Viral TikTok About Titanic's CGI Effects Leaves Viewers Hysterical

“It’s giving The Polar Express motion capture animation.”
Leonardo Di Caprio and Kate Winslet in Titanic
Leonardo Di Caprio and Kate Winslet in Titanic
20th Century Fox/Paramount/Kobal/Shutterstock

Given that Titanic was released 25 years ago, you’d be forgiven for thinking that surely we’d have spotted all the tiny mistakes and details by now.

Somehow, though, this isn’t quite the case.

On Tuesday, an eagle-eyed TikTok user noticed a hilarious moment in the film which utilises CGI technology.

Director James Cameron obviously leaned heavily on visual effects to create some of Titanic’s most explosive and cinematically impressive moments, but the scene in question is a little more everyday.

It starts with passengers walking along the ship’s top deck – but as the camera pans across and zooms in, you soon notice something isn’t quite right. In fact, the entire shot is CGI.

Tiktok user Jessveraaa posted a short clip of the scene, in which she can be heard laughing hysterically as a CGI passenger picks up her CGI toddler.

It doesn’t end there, either. As the camera moves on to focus on an observation deck, where a Captain (also fake) is approaching a member of the boat’s crew (yep, he’s also fake too).

“It’s giving The Polar Express motion capture animation,” quipped one user in the comments section.

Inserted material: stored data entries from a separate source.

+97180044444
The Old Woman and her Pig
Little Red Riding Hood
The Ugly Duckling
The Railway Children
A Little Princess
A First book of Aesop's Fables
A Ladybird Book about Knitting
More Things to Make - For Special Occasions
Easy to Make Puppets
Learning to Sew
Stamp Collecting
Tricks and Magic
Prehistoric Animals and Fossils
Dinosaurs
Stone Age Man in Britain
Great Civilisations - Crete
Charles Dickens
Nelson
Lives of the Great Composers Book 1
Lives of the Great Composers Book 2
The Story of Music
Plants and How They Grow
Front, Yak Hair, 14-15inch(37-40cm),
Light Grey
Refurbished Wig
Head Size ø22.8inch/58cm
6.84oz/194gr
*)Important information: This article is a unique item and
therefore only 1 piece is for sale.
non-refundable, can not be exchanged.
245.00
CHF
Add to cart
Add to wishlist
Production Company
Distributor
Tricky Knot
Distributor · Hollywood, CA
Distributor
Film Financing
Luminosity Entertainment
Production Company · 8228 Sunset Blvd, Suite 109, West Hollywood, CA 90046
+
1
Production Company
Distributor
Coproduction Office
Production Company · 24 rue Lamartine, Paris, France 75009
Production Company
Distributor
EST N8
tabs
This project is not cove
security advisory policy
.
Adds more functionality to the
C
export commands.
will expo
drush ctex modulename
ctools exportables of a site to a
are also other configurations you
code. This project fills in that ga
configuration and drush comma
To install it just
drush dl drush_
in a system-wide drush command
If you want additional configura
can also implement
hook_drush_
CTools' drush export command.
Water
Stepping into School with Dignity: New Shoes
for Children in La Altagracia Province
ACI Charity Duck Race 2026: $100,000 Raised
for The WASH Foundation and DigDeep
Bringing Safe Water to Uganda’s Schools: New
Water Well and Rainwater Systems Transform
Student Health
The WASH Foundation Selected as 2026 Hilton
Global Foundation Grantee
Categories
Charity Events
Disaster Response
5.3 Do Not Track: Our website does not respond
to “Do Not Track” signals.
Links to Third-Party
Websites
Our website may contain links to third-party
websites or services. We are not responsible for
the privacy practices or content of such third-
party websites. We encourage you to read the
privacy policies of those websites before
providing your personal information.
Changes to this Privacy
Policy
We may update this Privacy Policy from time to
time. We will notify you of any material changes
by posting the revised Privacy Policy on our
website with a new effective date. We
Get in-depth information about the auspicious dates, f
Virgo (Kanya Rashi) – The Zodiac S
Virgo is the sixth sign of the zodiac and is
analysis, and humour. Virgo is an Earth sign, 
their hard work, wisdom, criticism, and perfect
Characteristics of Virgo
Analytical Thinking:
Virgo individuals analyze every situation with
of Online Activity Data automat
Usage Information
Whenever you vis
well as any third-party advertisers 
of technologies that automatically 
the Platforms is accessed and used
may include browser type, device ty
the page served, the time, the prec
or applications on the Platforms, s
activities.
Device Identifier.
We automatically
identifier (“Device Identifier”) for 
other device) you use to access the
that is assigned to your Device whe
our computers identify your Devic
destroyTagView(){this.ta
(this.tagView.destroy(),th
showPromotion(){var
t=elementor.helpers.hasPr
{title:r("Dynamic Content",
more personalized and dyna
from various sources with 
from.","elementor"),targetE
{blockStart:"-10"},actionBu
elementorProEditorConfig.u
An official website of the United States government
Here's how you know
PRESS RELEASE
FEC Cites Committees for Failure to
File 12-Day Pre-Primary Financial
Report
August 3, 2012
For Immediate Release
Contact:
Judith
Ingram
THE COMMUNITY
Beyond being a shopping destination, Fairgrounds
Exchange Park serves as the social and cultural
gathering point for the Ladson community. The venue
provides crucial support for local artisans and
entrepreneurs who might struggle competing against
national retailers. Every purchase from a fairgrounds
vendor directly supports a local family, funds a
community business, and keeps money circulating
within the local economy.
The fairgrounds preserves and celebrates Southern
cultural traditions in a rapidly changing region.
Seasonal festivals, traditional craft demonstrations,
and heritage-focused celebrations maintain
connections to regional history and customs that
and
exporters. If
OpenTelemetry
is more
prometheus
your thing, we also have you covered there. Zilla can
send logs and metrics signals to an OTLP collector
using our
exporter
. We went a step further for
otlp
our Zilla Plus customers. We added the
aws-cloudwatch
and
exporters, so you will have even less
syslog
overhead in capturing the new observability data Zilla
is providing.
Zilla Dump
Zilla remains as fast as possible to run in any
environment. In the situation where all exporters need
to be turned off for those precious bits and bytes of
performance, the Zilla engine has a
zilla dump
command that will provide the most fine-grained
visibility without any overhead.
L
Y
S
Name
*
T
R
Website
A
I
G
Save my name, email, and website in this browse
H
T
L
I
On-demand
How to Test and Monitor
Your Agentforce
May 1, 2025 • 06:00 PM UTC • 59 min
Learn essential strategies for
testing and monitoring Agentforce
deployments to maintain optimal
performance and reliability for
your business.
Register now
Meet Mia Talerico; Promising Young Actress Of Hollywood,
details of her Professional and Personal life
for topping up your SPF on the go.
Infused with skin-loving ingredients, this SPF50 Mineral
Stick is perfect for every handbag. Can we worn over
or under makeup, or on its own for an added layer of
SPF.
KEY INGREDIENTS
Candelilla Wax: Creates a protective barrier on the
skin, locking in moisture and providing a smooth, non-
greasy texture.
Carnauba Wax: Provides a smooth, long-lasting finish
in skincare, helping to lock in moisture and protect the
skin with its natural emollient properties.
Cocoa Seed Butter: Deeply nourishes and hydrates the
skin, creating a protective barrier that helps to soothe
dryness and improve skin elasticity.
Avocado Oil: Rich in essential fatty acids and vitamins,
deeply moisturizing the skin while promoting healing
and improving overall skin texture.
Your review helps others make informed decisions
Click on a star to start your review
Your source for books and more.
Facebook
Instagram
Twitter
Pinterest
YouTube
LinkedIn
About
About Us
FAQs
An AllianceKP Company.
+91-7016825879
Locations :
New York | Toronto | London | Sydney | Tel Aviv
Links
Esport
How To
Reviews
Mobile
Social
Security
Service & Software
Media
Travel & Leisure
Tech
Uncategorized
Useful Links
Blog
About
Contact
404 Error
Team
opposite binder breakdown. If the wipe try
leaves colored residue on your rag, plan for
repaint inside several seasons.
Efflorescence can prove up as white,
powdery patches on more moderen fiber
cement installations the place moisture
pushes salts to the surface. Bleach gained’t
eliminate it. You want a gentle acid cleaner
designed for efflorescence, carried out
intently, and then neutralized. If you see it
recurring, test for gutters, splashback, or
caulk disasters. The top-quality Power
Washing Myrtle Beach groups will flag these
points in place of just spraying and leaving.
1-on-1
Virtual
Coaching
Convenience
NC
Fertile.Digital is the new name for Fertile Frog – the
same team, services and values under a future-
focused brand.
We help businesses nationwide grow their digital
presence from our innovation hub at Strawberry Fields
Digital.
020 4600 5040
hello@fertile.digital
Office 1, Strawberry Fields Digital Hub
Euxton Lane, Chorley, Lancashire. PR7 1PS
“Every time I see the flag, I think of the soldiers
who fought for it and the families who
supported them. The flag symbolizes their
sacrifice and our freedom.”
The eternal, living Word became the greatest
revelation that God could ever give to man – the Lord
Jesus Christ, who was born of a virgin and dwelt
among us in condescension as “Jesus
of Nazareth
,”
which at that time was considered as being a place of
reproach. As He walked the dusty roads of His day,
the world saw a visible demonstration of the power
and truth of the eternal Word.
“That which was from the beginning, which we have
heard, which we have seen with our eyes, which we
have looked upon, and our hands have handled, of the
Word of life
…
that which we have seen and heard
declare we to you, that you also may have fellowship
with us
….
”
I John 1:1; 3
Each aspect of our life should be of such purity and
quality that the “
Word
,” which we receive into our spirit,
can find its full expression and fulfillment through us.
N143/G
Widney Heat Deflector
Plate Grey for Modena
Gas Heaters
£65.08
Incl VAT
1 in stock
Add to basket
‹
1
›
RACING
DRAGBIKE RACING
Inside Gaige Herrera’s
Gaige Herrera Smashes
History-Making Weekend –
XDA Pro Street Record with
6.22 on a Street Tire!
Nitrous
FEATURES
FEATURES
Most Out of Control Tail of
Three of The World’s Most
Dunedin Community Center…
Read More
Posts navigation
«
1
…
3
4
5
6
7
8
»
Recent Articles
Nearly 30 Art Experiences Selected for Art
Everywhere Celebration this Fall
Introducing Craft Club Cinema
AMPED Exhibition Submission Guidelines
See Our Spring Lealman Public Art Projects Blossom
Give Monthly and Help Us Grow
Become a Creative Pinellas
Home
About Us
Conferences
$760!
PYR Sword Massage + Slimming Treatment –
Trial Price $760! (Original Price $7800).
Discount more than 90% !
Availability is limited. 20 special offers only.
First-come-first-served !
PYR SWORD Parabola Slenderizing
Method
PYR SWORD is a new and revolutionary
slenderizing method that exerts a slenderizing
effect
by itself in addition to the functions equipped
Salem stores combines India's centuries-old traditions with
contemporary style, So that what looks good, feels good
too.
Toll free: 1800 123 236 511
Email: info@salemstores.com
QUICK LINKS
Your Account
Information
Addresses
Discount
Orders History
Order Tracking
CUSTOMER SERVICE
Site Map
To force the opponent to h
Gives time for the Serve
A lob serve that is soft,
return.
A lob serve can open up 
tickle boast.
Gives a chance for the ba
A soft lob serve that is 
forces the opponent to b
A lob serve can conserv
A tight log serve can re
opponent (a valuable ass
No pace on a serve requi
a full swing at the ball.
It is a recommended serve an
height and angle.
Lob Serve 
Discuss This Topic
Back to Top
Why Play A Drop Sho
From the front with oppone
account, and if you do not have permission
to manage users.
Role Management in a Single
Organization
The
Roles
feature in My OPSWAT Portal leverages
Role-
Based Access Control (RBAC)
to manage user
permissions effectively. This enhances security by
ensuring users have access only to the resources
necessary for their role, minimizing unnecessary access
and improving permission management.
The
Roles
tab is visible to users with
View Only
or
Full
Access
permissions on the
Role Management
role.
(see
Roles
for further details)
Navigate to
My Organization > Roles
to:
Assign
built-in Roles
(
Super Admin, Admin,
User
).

“It looks like The Sims on a boat,” added another.

Many fans were sympathetic to the fact this type of CGI was actually state-of-the-art technology in 1998, though, as one wrote: “This was legit cutting edge in the late ’90s, I remember watching behind the scenes clips raving about how realistic this was.”

“Our good TVs are ruining movies,” said a fourth person.

The Titanic movie turned 25 in January, and ahead of the milestone anniversary, director James Cameron finally had his say on the age-old question of whether Leonardo DiCaprio’s Jack could have fitted on the floating door which saved Rose (Kate Winslet).

James Cameron at the premiere of Titanic 3D in 2012
James Cameron at the premiere of Titanic 3D in 2012
Christie Goodwin via Getty Images

“We have done a scientific study to put this whole thing to rest and drive a stake through its heart once and for all,” he told Postmedia.

“We have since done a thorough forensic analysis with a hypothermia expert who reproduced the raft from the movie.”

“There was no way they both could have survived,” the filmmaker added.